§ **Source texts of formatted documents**
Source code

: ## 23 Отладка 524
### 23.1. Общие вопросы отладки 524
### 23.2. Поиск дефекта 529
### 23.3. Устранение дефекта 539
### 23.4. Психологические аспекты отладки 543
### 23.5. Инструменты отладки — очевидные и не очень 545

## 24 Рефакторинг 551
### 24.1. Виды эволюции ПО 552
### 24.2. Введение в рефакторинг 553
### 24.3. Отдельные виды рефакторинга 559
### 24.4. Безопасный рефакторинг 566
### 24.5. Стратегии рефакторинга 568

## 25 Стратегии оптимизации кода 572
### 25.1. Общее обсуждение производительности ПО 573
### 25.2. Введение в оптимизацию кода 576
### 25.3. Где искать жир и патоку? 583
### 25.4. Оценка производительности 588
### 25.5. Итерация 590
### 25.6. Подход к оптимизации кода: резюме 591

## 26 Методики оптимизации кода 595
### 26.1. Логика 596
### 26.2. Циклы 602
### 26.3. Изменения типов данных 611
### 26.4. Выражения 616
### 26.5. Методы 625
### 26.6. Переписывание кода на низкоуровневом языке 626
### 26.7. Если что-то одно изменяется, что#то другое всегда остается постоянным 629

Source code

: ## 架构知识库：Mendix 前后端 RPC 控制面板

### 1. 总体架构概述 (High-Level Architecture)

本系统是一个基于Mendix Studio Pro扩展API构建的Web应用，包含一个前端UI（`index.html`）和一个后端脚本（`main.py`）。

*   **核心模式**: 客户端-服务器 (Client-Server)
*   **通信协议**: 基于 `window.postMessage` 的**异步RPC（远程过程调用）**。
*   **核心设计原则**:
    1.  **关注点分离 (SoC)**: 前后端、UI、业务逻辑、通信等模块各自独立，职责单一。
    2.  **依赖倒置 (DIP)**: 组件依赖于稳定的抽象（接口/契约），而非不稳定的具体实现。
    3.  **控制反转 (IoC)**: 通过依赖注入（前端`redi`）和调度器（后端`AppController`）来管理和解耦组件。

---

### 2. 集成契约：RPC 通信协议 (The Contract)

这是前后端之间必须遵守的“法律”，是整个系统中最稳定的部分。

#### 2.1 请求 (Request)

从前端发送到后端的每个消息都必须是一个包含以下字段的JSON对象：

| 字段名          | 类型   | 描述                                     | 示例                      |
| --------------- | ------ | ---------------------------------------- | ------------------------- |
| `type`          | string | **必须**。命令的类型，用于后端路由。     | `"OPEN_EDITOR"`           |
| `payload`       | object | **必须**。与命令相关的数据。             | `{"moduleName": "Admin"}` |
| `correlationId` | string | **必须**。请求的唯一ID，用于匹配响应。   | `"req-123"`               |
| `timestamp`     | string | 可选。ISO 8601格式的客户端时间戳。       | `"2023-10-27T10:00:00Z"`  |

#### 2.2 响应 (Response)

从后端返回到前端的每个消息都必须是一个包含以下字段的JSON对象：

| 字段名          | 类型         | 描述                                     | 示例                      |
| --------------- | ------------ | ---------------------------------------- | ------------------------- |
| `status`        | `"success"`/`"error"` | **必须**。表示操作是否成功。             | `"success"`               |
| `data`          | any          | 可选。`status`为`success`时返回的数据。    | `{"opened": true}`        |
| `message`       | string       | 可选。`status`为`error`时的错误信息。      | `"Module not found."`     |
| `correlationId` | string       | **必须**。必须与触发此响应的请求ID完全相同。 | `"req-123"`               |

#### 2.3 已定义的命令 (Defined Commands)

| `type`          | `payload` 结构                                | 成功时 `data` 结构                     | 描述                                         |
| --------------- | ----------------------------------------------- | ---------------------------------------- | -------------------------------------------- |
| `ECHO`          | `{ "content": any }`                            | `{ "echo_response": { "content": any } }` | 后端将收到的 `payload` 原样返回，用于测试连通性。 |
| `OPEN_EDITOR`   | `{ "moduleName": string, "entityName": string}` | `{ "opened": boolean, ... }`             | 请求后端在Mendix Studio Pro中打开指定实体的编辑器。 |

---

§ **THE PROBLEM**
All lines above from the line with "### 25.1. Общее" through the line with "### 26.6. Переписывание", both included, are to be set down exactly, with nothing else.

§ **ANSWER FOR THIS EXERCISE**
### 25.1. Общее обсуждение производительности ПО 573
### 25.2. Введение в оптимизацию кода 576
### 25.3. Где искать жир и патоку? 583
### 25.4. Оценка производительности 588
### 25.5. Итерация 590
### 25.6. Подход к оптимизации кода: резюме 591

## 26 Методики оптимизации кода 595
### 26.1. Логика 596
### 26.2. Циклы 602
### 26.3. Изменения типов данных 611
### 26.4. Выражения 616
### 26.5. Методы 625
### 26.6. Переписывание кода на низкоуровневом языке 626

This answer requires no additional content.